By Gordon Smith
Revellers in one of Scotland’s largest cities will be without their traditional New Year celebrations as the ongoing economic crisis takes another victim.
Officials at Aberdeen City Council (ACC) have admitted that a squeeze on finances has meant that any festivities will not be “on the same scale” as past years.
Staging last year’s event, featuring Bishopbriggs-born singing sensation Amy MacDonald, and local star Sandi Thom, had set the council back over £300,000.
Officials had already agreed to slash the 2009 budget by £50,000 as part of the council’s larger cost-cutting exercise to ease it out of a reported £60 million financial black hole. Yet this latest news will come as a further blow for many who had hoped to attend the free street party to see in the new year.
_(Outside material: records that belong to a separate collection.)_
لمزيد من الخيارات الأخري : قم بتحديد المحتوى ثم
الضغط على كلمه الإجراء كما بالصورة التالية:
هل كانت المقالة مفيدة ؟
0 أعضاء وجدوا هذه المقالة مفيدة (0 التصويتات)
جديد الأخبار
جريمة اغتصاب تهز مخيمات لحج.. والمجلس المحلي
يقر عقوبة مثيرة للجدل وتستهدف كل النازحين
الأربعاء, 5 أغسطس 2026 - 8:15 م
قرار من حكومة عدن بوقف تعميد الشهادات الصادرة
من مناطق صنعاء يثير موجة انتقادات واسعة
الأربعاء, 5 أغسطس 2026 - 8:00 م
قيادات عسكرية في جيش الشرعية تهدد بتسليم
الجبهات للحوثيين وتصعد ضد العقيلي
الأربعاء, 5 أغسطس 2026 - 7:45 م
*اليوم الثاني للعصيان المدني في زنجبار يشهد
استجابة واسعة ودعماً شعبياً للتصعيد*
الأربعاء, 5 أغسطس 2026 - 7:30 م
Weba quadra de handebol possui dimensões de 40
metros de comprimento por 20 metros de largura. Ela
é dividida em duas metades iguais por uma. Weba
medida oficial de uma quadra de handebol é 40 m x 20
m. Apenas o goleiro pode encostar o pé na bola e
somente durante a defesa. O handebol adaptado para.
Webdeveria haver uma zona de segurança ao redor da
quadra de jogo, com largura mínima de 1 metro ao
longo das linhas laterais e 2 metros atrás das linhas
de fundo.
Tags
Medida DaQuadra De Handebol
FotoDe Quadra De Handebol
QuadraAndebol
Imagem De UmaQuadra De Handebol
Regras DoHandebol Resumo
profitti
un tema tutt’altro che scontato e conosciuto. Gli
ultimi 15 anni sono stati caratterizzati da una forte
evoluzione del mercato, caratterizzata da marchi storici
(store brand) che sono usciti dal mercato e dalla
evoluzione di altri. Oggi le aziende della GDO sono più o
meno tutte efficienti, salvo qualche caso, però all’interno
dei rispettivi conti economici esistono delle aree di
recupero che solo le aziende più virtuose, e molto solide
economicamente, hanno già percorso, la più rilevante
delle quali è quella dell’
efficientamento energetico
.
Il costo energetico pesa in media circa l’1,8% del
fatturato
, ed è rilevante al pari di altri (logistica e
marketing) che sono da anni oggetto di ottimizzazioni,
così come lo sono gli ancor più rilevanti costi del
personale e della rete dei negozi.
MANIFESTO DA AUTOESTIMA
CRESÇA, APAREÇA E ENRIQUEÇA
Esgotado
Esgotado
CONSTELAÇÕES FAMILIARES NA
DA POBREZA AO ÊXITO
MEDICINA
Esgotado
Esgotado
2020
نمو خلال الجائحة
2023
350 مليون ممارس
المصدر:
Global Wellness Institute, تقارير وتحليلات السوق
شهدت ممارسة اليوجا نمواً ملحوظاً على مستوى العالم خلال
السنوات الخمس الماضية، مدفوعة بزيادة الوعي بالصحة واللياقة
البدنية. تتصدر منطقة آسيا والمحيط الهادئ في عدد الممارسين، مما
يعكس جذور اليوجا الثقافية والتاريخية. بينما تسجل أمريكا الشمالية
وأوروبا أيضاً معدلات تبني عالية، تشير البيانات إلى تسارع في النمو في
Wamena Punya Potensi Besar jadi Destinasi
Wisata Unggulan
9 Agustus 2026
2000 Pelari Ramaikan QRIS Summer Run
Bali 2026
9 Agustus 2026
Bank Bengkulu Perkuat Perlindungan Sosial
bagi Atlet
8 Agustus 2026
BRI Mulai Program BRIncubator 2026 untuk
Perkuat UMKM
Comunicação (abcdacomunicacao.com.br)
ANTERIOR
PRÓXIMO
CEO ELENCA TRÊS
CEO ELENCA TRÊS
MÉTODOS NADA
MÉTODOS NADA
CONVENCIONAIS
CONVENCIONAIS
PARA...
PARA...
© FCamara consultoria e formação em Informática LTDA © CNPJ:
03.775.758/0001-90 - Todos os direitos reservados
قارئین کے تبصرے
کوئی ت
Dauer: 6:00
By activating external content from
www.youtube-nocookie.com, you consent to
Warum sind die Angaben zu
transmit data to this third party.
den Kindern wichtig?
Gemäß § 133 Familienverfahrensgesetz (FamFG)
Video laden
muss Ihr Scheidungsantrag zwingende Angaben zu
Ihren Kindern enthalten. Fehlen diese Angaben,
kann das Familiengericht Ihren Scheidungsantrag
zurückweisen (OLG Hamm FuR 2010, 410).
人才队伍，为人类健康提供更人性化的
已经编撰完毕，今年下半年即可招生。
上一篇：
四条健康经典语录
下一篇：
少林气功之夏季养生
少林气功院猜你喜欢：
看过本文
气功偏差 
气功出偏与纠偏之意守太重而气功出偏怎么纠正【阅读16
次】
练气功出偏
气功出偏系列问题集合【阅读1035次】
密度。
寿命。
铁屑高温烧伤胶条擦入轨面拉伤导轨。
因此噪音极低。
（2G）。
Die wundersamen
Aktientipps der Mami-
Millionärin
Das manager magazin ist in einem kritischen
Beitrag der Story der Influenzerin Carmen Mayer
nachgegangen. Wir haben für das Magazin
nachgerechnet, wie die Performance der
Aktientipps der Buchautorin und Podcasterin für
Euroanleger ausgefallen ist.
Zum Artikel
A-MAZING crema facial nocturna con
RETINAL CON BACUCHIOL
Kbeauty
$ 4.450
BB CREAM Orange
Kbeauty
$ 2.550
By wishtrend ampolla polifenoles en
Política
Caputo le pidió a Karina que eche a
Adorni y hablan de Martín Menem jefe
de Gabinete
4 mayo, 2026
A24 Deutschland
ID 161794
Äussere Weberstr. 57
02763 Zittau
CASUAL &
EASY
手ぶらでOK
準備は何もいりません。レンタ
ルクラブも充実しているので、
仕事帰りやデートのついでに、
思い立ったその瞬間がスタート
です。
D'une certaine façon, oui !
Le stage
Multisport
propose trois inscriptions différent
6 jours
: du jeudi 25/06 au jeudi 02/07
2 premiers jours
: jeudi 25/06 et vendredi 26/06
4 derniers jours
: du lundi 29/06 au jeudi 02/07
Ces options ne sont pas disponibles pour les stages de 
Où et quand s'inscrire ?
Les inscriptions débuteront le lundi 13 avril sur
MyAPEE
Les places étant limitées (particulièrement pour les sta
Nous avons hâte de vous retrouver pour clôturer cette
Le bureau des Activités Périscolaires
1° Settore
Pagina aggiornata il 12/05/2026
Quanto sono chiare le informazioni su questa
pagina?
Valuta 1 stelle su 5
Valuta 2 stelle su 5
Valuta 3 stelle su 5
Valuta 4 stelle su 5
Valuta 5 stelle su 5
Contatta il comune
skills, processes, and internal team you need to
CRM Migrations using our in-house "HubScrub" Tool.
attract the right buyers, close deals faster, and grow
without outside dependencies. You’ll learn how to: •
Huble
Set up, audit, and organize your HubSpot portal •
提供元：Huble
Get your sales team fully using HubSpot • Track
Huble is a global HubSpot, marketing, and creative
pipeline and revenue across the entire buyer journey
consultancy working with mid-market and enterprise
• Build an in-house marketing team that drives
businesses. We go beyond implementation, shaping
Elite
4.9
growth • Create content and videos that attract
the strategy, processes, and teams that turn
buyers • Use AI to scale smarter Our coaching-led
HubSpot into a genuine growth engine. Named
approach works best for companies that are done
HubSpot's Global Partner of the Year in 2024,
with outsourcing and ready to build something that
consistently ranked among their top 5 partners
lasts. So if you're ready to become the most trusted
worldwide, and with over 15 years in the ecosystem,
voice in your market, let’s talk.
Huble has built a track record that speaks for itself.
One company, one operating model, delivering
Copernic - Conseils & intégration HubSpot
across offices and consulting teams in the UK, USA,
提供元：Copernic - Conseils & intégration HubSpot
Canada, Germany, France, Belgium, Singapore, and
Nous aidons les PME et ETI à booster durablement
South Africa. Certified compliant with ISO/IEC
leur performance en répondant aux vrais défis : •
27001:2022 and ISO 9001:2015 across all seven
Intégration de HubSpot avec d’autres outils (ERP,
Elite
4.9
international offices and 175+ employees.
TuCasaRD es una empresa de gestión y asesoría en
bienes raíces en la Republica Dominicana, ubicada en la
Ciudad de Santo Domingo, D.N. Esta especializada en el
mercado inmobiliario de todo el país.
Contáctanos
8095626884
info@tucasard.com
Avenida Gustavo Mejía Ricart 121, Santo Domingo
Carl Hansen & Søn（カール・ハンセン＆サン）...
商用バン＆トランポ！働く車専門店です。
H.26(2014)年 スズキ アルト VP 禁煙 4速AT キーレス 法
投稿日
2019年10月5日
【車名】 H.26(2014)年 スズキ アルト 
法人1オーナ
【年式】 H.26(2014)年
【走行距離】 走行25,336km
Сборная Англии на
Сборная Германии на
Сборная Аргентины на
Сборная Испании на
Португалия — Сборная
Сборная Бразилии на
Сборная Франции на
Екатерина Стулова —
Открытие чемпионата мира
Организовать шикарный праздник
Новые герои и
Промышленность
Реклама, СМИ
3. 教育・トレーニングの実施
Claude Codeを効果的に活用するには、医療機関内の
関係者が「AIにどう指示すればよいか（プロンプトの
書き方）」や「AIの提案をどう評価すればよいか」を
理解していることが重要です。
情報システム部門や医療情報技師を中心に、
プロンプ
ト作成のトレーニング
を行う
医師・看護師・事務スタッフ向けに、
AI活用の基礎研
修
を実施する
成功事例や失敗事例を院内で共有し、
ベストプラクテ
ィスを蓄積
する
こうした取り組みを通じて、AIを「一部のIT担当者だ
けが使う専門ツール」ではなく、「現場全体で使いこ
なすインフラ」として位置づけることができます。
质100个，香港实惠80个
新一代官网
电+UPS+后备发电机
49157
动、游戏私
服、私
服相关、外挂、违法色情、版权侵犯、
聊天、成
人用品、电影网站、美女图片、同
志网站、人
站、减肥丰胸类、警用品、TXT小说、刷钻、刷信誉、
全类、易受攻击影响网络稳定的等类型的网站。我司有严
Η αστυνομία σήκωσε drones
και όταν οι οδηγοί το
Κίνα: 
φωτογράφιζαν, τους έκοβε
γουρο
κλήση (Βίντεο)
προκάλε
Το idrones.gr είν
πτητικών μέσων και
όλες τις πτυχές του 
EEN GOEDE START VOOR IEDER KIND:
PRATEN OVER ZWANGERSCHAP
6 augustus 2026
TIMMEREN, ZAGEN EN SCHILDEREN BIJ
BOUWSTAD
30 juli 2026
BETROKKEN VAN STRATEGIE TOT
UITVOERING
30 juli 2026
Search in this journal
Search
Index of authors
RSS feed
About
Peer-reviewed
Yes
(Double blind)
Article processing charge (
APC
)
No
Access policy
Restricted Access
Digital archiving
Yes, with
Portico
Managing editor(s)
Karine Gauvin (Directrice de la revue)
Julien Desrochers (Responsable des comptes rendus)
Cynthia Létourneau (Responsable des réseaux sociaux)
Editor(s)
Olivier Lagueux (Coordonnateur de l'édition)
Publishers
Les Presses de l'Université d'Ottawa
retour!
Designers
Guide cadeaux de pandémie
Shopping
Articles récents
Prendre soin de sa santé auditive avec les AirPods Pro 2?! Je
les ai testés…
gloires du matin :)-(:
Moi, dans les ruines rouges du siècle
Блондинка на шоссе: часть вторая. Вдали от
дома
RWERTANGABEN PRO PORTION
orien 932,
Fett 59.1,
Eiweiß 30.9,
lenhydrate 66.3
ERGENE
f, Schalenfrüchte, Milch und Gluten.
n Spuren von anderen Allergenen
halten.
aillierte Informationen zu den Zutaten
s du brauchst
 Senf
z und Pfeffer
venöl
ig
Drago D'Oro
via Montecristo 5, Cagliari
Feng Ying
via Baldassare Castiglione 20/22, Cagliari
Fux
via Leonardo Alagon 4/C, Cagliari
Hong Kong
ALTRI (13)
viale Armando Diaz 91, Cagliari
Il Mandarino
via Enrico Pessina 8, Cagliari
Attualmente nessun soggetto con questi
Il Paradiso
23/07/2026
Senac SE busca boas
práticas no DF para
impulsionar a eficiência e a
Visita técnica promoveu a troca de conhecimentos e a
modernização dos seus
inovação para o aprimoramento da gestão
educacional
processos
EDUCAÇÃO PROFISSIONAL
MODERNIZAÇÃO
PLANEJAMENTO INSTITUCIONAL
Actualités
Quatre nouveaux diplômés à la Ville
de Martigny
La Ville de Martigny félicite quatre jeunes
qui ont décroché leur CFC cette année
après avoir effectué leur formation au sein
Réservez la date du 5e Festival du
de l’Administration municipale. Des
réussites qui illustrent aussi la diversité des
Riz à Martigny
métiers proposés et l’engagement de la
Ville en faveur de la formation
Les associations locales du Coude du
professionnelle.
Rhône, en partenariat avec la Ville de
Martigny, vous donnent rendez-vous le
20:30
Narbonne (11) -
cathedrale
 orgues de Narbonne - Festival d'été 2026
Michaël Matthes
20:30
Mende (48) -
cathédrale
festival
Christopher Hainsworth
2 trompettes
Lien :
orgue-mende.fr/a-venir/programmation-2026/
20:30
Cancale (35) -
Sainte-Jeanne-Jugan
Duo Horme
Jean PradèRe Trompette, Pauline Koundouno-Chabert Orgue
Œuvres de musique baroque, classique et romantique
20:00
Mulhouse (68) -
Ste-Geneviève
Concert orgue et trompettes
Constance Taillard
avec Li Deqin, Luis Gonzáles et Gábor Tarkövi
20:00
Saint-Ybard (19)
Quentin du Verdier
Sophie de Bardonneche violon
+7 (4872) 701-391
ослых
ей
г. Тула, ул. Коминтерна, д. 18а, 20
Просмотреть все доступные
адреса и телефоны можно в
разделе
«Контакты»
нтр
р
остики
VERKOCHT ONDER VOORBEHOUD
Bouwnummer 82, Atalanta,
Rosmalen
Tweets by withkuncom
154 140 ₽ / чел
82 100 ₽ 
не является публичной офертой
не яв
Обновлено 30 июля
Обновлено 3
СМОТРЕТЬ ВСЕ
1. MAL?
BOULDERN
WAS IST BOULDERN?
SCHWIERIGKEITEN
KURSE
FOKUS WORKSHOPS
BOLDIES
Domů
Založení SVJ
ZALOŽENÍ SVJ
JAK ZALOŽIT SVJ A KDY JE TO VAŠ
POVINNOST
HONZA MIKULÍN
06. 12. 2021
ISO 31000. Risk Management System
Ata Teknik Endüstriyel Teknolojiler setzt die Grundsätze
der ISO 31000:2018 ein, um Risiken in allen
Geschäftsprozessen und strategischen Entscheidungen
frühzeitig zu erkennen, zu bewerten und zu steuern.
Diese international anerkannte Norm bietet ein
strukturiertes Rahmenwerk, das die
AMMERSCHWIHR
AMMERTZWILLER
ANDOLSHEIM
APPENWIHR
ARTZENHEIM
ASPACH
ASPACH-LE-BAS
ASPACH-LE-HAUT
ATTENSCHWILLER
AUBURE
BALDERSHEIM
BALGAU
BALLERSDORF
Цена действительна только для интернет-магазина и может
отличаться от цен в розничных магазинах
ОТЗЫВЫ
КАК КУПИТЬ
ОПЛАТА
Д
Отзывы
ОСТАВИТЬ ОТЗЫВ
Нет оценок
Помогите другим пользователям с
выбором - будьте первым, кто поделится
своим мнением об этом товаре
Granite city residents had previously enjoyed world-class acts such as Travis, Wet Wet Wet, and The Proclaimers as part of their Hogmanay line-up.
Head of Corporate Communications at ACC, Louise Scott said that despite crowds of over 20,000 in previous years, many party-goers had been arriving shortly before the bells at midnight, and as a result, such a high calibre event was not justifiable.
As an alternative, a report to go before the Enterprise, Planning and Infrastructure Committee has recommended setting aside around £50,000 for community groups in the city to organise their own Hogmanay parties.
A council spokesman emphasised a formal decision had yet to be taken, with the city’s famous fireworks display from Union Terrace Gardens and the Castlegate still going ahead.
Conservative councillor for Torry and Ferryhill, Alan Donnelly told the Aberdeen Evening Express: “I feel that surely we should have been able to attract somebody up here, Aberdeen is Scotland’s third largest city.”
Aberdeen is not alone in facing spending cuts, with councillors at Edinburgh City Council recently announcing a 25 percent reduction in capacity for the Capital’s Hogmanay street party following budget issues.